Все кругом уже уничтожало друг друга, люди шли на смерть, а равнодушная ко всем человеческим страданиям и распрям природа как будто еще ослепительнее сияла своей вечной красотой.
В ее постоянном равнодушии, быть может, и чувствовалось извечное величие превосходства, но величие, уже тогда не восхищавшее человеческую душу. Эта душа нуждалась в другом, менее величественном, но более высшем…
Я уехал тогда из Крыма без всякого сожаления…
XI
1908 год – год моего первого нестерпимого горя и моего первого глубокого отчаяния – начался и длился до лета в самой счастливой семейной и интересной служебной обстановке.
В придворной жизни он ознаменовался сначала браком великой княжны Марии Павловны со шведским принцем (Вильгельмом. –
В его распоряжение был тогда предоставлен императорский поезд прежнего царствования, с большой роскошью обставленный, но с меньшим изяществом, и без продуманных удобств нынешнего.
Кроме меня, с великим князем тогда выехали из Гатчины шведский посланник генерал Брадстрем, наш военный агент в Стокгольме граф Игнатьев и назначенные состоять при шведском короле генерал-адъютант Дубасов и флигель-адъютант Валя Долгоруков.

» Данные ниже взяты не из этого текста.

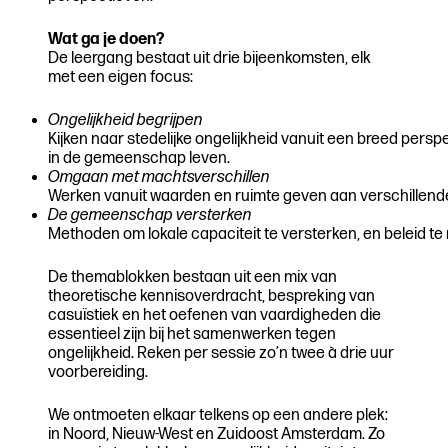
Wat ga je doen?
De leergang bestaat uit drie bijeenkomsten, elk
met een eigen focus:
Ongelijkheid begrijpen
Kijken naar stedelijke ongelijkheid vanuit een breed pers
in de gemeenschap leven.
Omgaan met machtsverschillen
Werken vanuit waarden en ruimte geven aan verschillend
De gemeenschap versterken
Methoden om lokale capaciteit te versterken, en beleid t
De themablokken bestaan uit een mix van
theoretische kennisoverdracht, bespreking van
casuïstiek en het oefenen van vaardigheden die
essentieel zijn bij het samenwerken tegen
ongelijkheid. Reken per sessie zo’n twee à drie uur
voorbereiding.
We ontmoeten elkaar telkens op een andere plek:
in Noord, Nieuw-West en Zuidoost Amsterdam. Zo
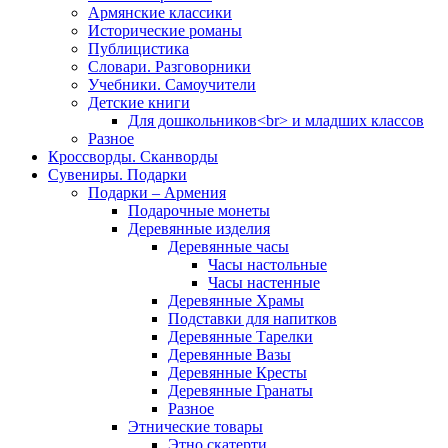
Армянские классики
Исторические романы
Публицистика
Словари. Разговорники
Учебники. Самоучители
Детские книги
Для дошкольников<br> и младших классов
Разное
Кроссворды. Сканворды
Сувениры. Подарки
Подарки – Армения
Подарочные монеты
Деревянные изделия
Деревянные часы
Часы настольные
Часы настенные
Деревянные Храмы
Подставки для напитков
Деревянные Тарелки
Деревянные Вазы
Деревянные Кресты
Деревянные Гранаты
Разное
Этнические товары
Этно скатерти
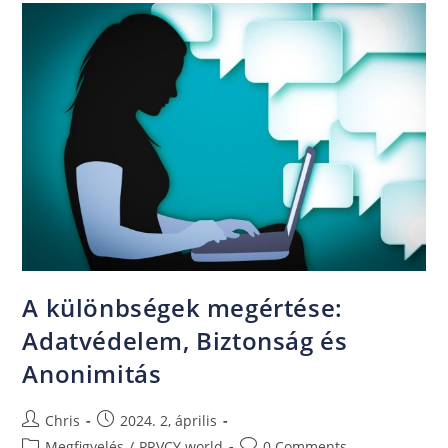
A különbségek megértése:
Adatvédelem, Biztonság és
Anonimitás
Chris
2024. 2, április
Megfigyelés
/
PRVCY.world
0 Comments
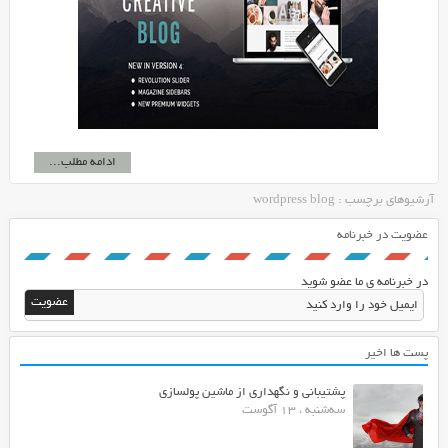
ادامه مطلب...
آرشیوهای برچسب : wordpress blog
عضویت در خبرنامه
در خبرنامه ی ما عضو شوید
پست ها اخیر
پشتیبانی و نگهداری از ماشین پولسازی
سه‌شنبه ، 13 آگوست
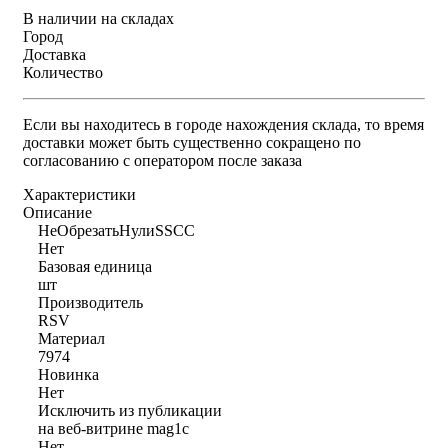
В наличии на складах
Город
Доставка
Количество
Если вы находитесь в городе нахождения склада, то время
доставки может быть существенно сокращено по
согласованию с оператором после заказа
Характеристики
Описание
НеОбрезатьНулиSSCC
Нет
Базовая единица
шт
Производитель
RSV
Материал
7974
Новинка
Нет
Исключить из публикации
на веб-витрине mag1c
Нет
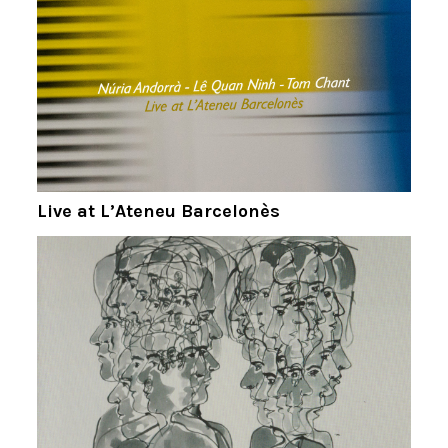
Live at L’Ateneu Barcelonès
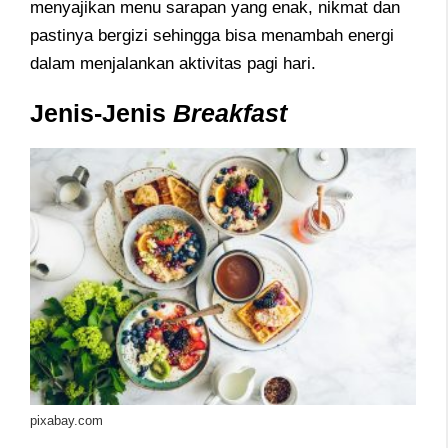
menyajikan menu sarapan yang enak, nikmat dan
pastinya bergizi sehingga bisa menambah energi
dalam menjalankan aktivitas pagi hari.
Jenis-Jenis
Breakfast
pixabay.com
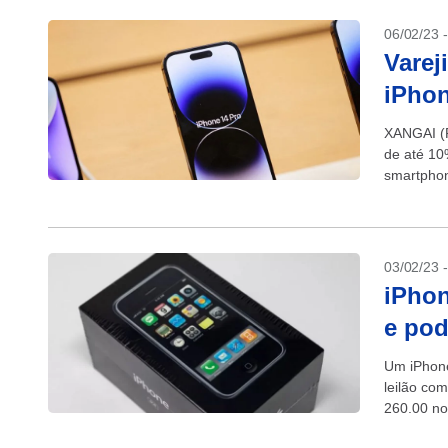
06/02/23 
Varej
iPhon
XANGAI (R
de até 10
smartphon
modelo...
03/02/23 
iPhon
e pod
Um iPhone
leilão co
260.00 no
599, o...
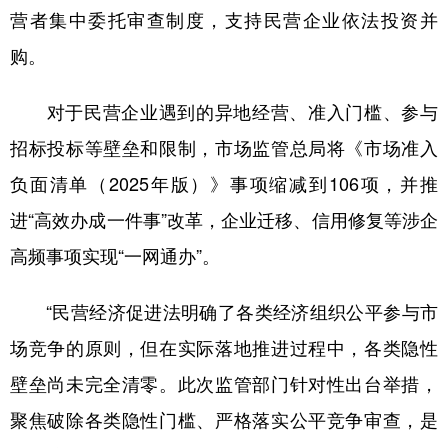
山东
河南
湖北
湖南
营者集中委托审查制度，支持民营企业依法投资并
广东
广西
海南
重庆
购。
四川
贵州
云南
西藏
对于民营企业遇到的异地经营、准入门槛、参与
陕西
甘肃
青海
宁夏
招标投标等壁垒和限制，市场监管总局将《市场准入
新疆
内蒙古
黑龙江
负面清单（2025年版）》事项缩减到106项，并推
进“高效办成一件事”改革，企业迁移、信用修复等涉企
多语种频道
高频事项实现“一网通办”。
English
Español
Français
عربى
“民营经济促进法明确了各类经济组织公平参与市
Русский язык
日本語
한국어
场竞争的原则，但在实际落地推进过程中，各类隐性
Deutsch
Português
壁垒尚未完全清零。此次监管部门针对性出台举措，
聚焦破除各类隐性门槛、严格落实公平竞争审查，是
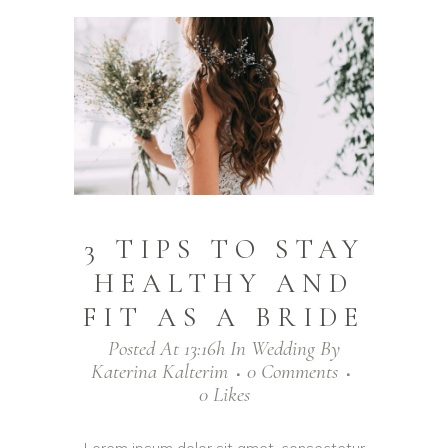
3 TIPS TO STAY
HEALTHY AND
FIT AS A BRIDE
Posted At 13:16h
In
Wedding
By
Katerina Kalterim
0 Comments
0
Likes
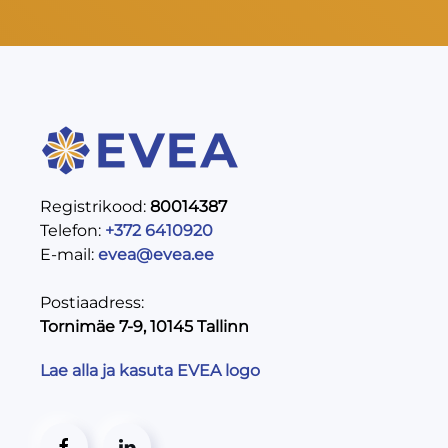
Registrikood:
80014387
Telefon:
+372 6410920
E-mail:
evea@evea.ee
Postiaadress:
Tornimäe 7-9, 10145 Tallinn
Lae alla ja kasuta EVEA logo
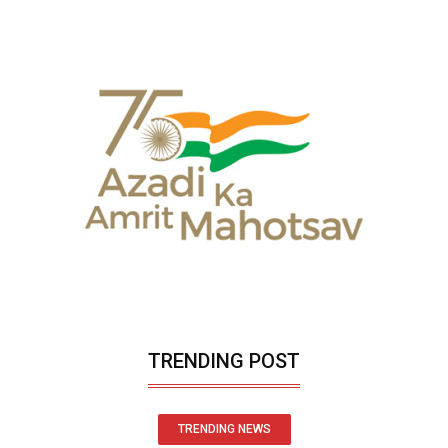
TRENDING POST
TRENDING NEWS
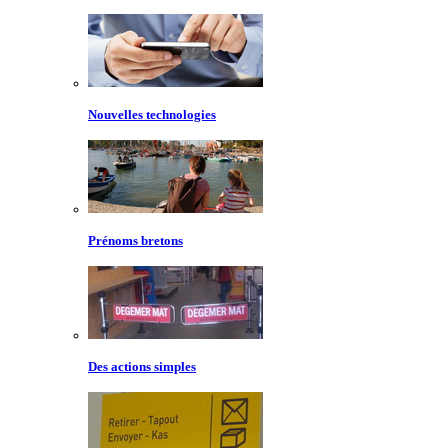
Nouvelles technologies
Prénoms bretons
Des actions simples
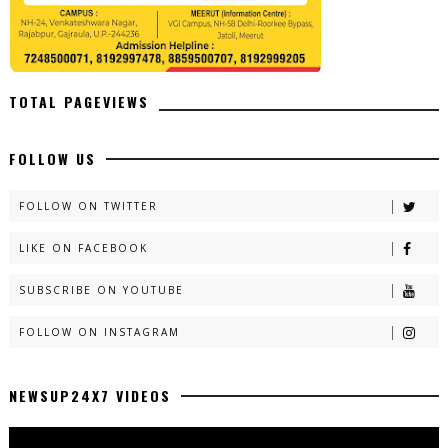
TOTAL PAGEVIEWS
FOLLOW US
FOLLOW ON TWITTER
LIKE ON FACEBOOK
SUBSCRIBE ON YOUTUBE
FOLLOW ON INSTAGRAM
NEWSUP24X7 VIDEOS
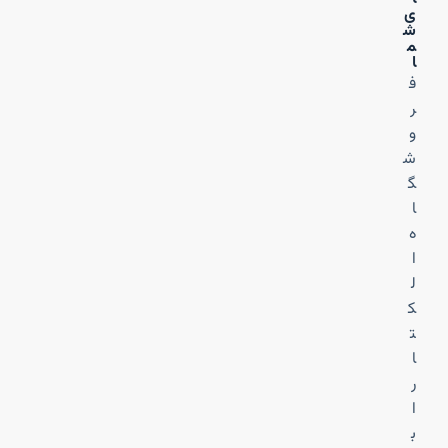
ی
ش
م
ا
ف
ر
و
ش
گ
ا
ه
ا
ل
ک
ت
ا
ر
ا
ب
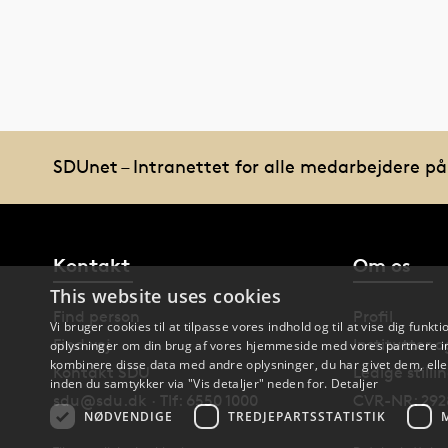
SDUnet – Intranettet for alle medarbejdere p
Kontakt
Om os
This website uses cookies
Find person
Profil
Vi bruger cookies til at tilpasse vores indhold og til at vise dig funkti
Find vej
Institutter 
oplysninger om din brug af vores hjemmeside med vores partnere in
kombinere disse data med andre oplysninger, du har givet dem, eller
Kontakt SDU
Ledige stilli
inden du samtykker via "Vis detaljer" neden for.
Detaljer
sdu@sdu.dk · Tlf: 6550 1000
CVR-NR: 292
NØDVENDIGE
TREDJEPARTSSTATISTIK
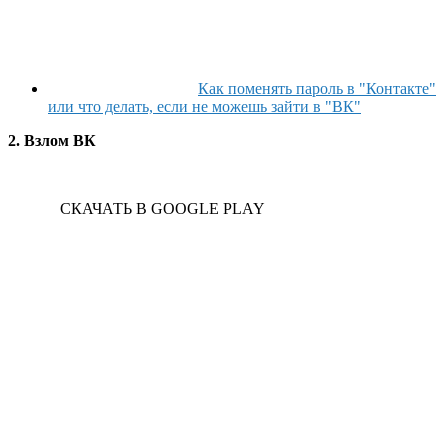
Как поменять пароль в "Контакте"
или что делать, если не можешь зайти в "ВК"
2. Взлом ВК
СКАЧАТЬ В GOOGLE PLAY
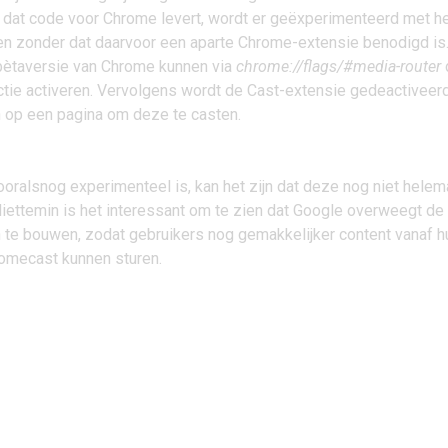
 dat code voor Chrome levert, wordt er geëxperimenteerd met h
en zonder dat daarvoor een aparte Chrome-extensie benodigd is
bètaversie van Chrome kunnen via
chrome://flags/#media-router
ctie activeren. Vervolgens wordt de Cast-extensie gedeactiveer
n op een pagina om deze te casten.
oralsnog experimenteel is, kan het zijn dat deze nog niet helem
Niettemin is het interessant om te zien dat Google overweegt de
n te bouwen, zodat gebruikers nog gemakkelijker content vanaf h
omecast
kunnen sturen.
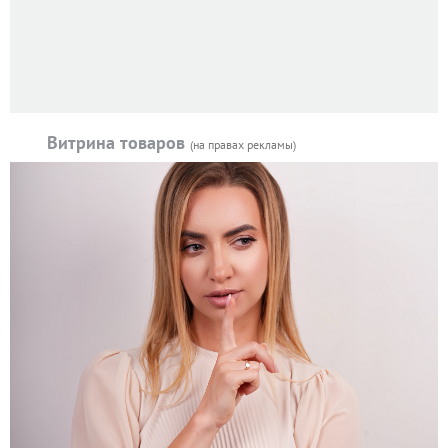
Витрина товаров
(на правах рекламы)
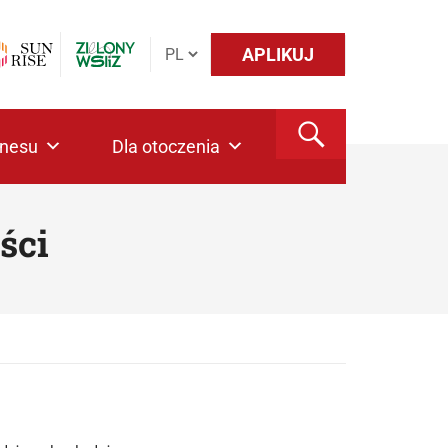
APLIKUJ
znesu
Dla otoczenia
ści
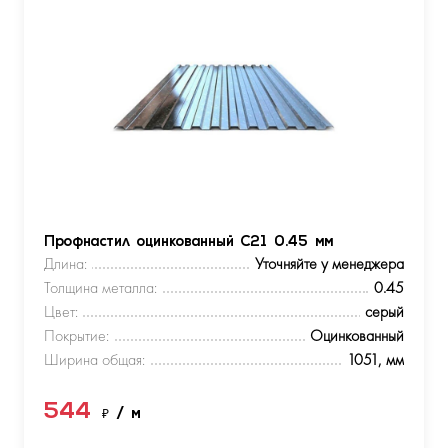
Профнастил оцинкованный С21 0.45 мм
Длина:
Уточняйте у менеджера
Толщина металла:
0.45
Цвет:
серый
Покрытие:
Оцинкованный
Ширина общая:
1051, мм
544
₽
/ м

Помню, что весь вечер в этой поездке мне пришлось вырабатывать как подробности встречи, так и короткого пребывания короля в Ревеле, а также и распределение прибывающих гостей по вагонным помещениям и за обеденным столом – задача совсем простая, когда предоставлен своим собственным соображениям, и усложняющаяся до запутанности, когда вступаются в ее решение другие «знающие до тонкости» все существующие взаимоотношения иностранных гостей и их служебное положение. В данном случае этим «другим» был граф Игнатьев, заставлявший меня по несколько раз менять уже составленное мною распределение только для того, чтобы в конце концов, когда все уже спали, остановиться на моем – самом первоначальном.
За исключением этого невольного раздражения и усталости все остальное прошло у меня в самом приятном настроении.
Приход шведского броненосца в Ревель почему-то запоздал, и мы имели несколько часов свободных для осмотра города и для небольшой прогулки по ревельскому побережью. Я Ревель видел тогда в первый раз, и он мне понравился своей красивой стариной и своим морем.
Шведский броненосец подошел к самой пристани уже под вечер и под гром салюта и звуки шведского гимна остановился.
Михаил Александрович в сопровождении свиты поднялся на палубу и приветствовал от имени государя и России прибывших гостей. Затем состоялось взаимное представление свит и церемониальный марш почетного русского караула.
Король оказался спокойным, простым и серьезным человеком.
Наследный принц был тоже любезен и прост. Прелестная и оживленная принцесса Ингеборга была особенно весела и всем довольна, а их свита от всего приходила в радостное изумление.
Из тогдашних мелочей я вспоминаю, как их поразил своей роскошью наш самый обыкновенный служебный вагон маленькой портовой ветки, в котором нам надо было проехать 3 версты до главного пути, а наш устаревший императорский поезд привел их в полный восторг.
Ревельское население также старалось оказать почетному гостю всевозможные знаки внимания. Кроме обычных русских хлеба и соли, королю местным кондитером был поднесен настолько громадный пирог из марципана, что его с трудом удалось протиснуть в вагонную дверь.
Небольшое затруднение оказалось лишь в привычках шведских гостей. Король, чувствуя себя к тому же простуженным, очень любил тепло и просил, чтобы в его отделении было натоплено возможно жарче. Принцесса Ингеборга, наоборот, предпочитала холод, а наследный принц привык к обычной комнатной температуре и не выносил другой.
Отопление в старом императорском вагоне из-за несовершенства прежней техники не было приноровлено к такому разнообразию вкусов, но все же благодаря сметливости поездной прислуги удалось удовлетворить все желания, отдавая предпочтение больному королю, а не даме.
В его спальне и столовой, где мы с ним обедали, в салоне, где затем он играл в карты, было так жарко, что трудно было дышать, в отделении принцессы Ингеборги из-за открытых окон и ледяной ночи царствовал чуть ли не мороз, а у остальных какими-то непостижимыми сноровками удалось сохранить безразличную теплоту хорошего спального вагона.
По дороге ночью даже останавливались на одной из маленьких станций на несколько часов, чтобы предоставить спокойный сон утомленным от морской качки гостям.
Странно, как такие смешные мелочи запоминаются, а более интересные совсем исчезают из памяти.
К сожалению, это редко зависит и от воли человека, которому, конечно, хочется запомнить лишь важное!!!